DISTILLATION

Distillation is a process involving the conversion of a liquid into vapour that is subsequently condensed back to liquid form. It is exemplified at its simplest when steam from a kettle becomes deposited as drops of distilled water on a cold surface.

Distillation is used to separate liquids from Non-Volatile Solids, as in the separation of alcoholic liquors from fermented materials, or in the separation of two or more liquids having different boiling points, as in the separation of Gasoline, Kerosene, And Lubricating Oil from crude oil .

Other industrial applications include the processing of such chemical products as formaldehyde and phenol and the desalination of seawater.

The distillation process appears to have been utilized by the earliest experimentalists. Aristotle (384–322 BCE) mentioned that pure water is made by the evaporation of seawater. Pliny the Elder (23–79 CE) described a primitive method of condensation in which the oil obtained by heating rosin is collected on wool placed in the upper part of an apparatus known as a still.

TYPES OF DISTILLATION

Types of distillation include

1.Simple Distillation.

2. Fractional Distillation(different volatile ‘fractions’ are collected as they are produced)
3. Destructive Distillation (usually, a material is heated so that it decomposes into compounds for collection).

SIMPLE DISTILLATION

Simple distillation may be used when the boiling points of two liquids are significantly different from each other or to separate liquids from solids or nonvolatile components. In simple distillation, a mixture is heated to change the most volatile component from a liquid into vapor.

The vapor rises and passes into a condenser. Usually, the condenser is cooled (e.g., by running cold water around it) to promote condensation of the vapor, which is collected.

STEAM DISTILLATION

Steam distillation is used to separate heat-sensitive components. Steam is added to the mixture, causing some of it to vaporize. This vapor is cooled and condensed into two liquid fractions. Sometimes the fractions are collected separately, or they may have different density values, so they separate on their own.

An example is steam distillation of flowers to yield essential oil and a water-based distillate.

FRACTIONAL DISTILLATION

Fractional distillation is used when the boiling points of the components of a mixture are close to each other, as determined using Raoult’s law. A fractionating column is used to separate the components used a series of distillations called rectification.

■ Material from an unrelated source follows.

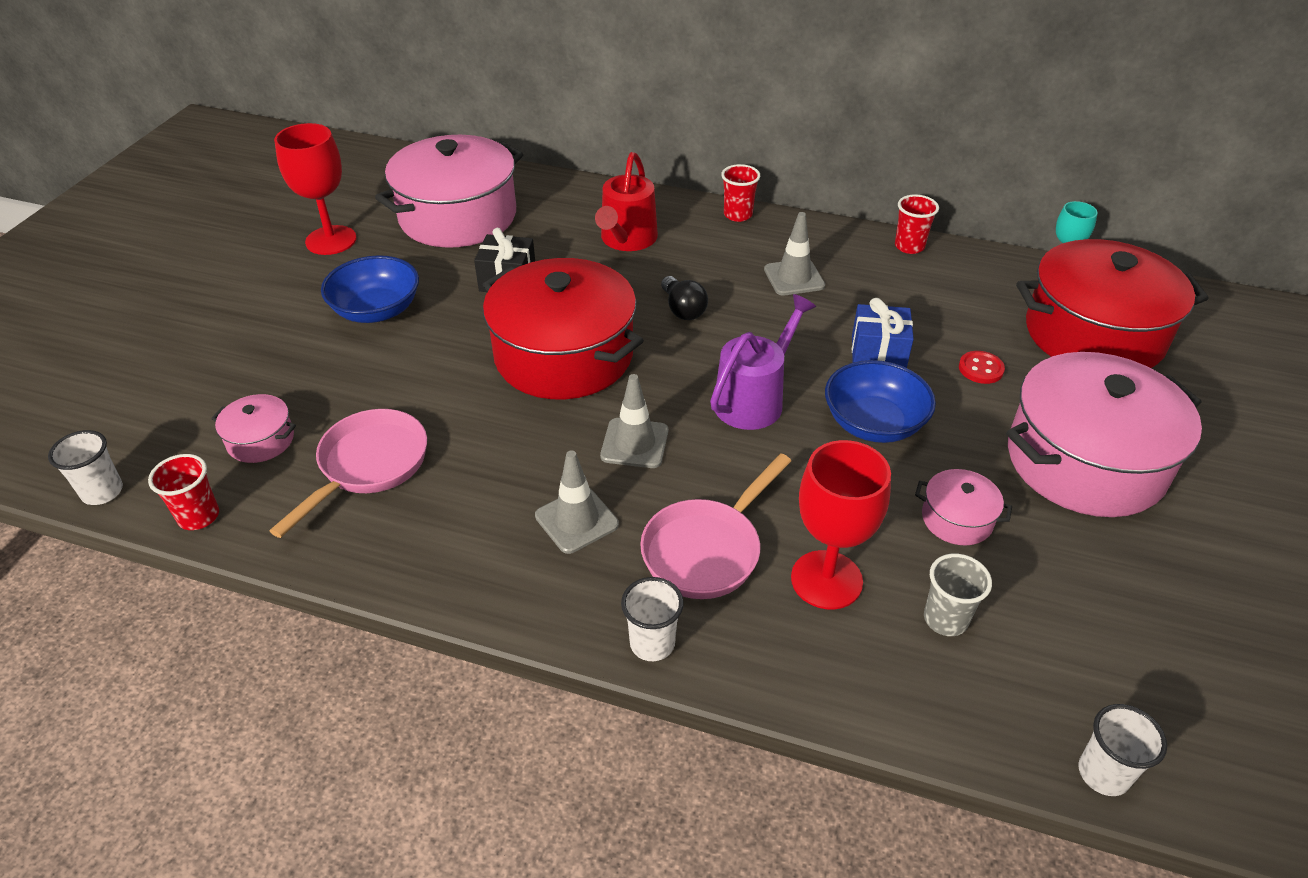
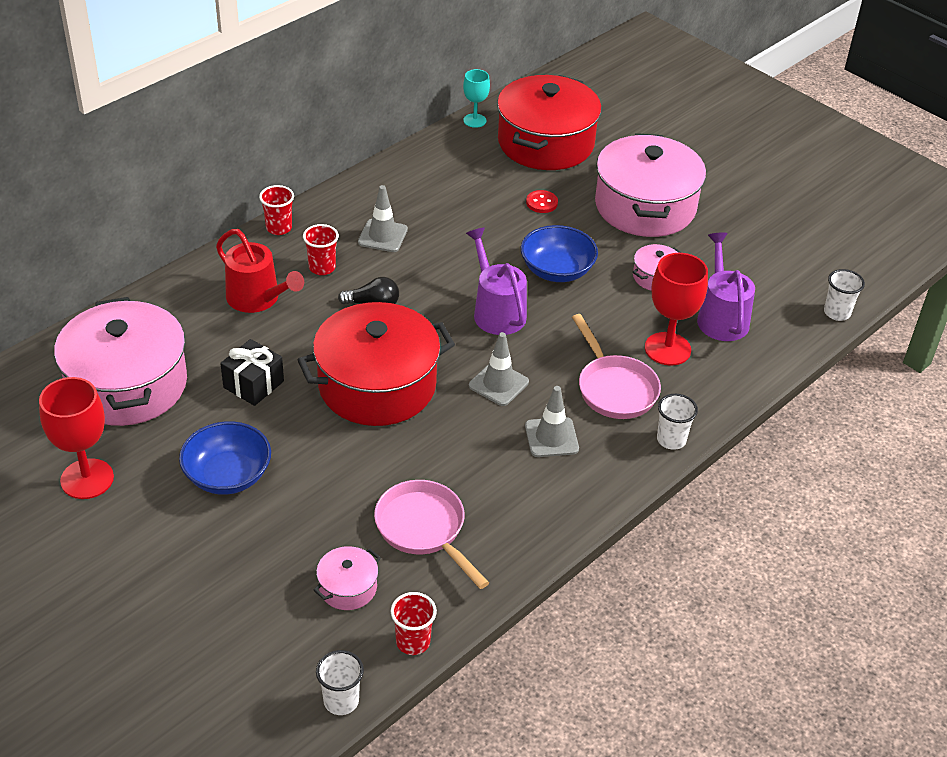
camera: 65 degrees left, 0 degrees up
(878, 353) = (494, 237): blue gift -> none
(909, 246) = (394, 167): red cup -> red cup (322, 268)
(945, 619) = (721, 317): grey cup -> purple watering can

 In fractional distillation, a mixture is heated so vapor rises and enters the fractionating column. As the vapor cools, it condenses on the packing material of the column.

The heat of rising vapor causes this liquid to vaporize again, moving it along the column and eventually yielding a higher purity sample of the more volatile component of the mixture.

VACUUM DISTILLATION

Vacuum distillation is used to separate components that have high boiling points. Lowering the pressure of the apparatus also lowers boiling points. Otherwise, the process is similar to other forms of distillation. Vacuum distillation is particularly useful when the normal boiling point exceeds the decomposition temperature of a compound.

CRYSTALLIZATION

Crystallization is defined as a process by which a chemical is converted from a liquid solution into a solid crystalline state. The widespread use of crystallization within industry is in part due to the fact that crystallization acts as both a separation and purification step.

How does the crystallization process occur?

The crystallization process consists of two major events:

• Nucleation– Molecules gather together in clusters in a defined manner. Clusters need to be stable under current experimental conditions to reach the “critical cluster size” or they will redissolve.

It is this point in the crystallization process that defines the crystal structure.

• Crystal Growth– Nuclei that have successfully achieved the “critical cluster size” begin to increase in size. Crystal growth is a dynamic process, with atoms precipitating from solution and becoming redissolved. Supersaturation and supercooling are two of the most common driving forces behind crystal formation.

Development of crystallization processes represents a complex and challenging issue, requiring simultaneous control of various product properties, including purity, crystal size and shape, and molecular level solid structure.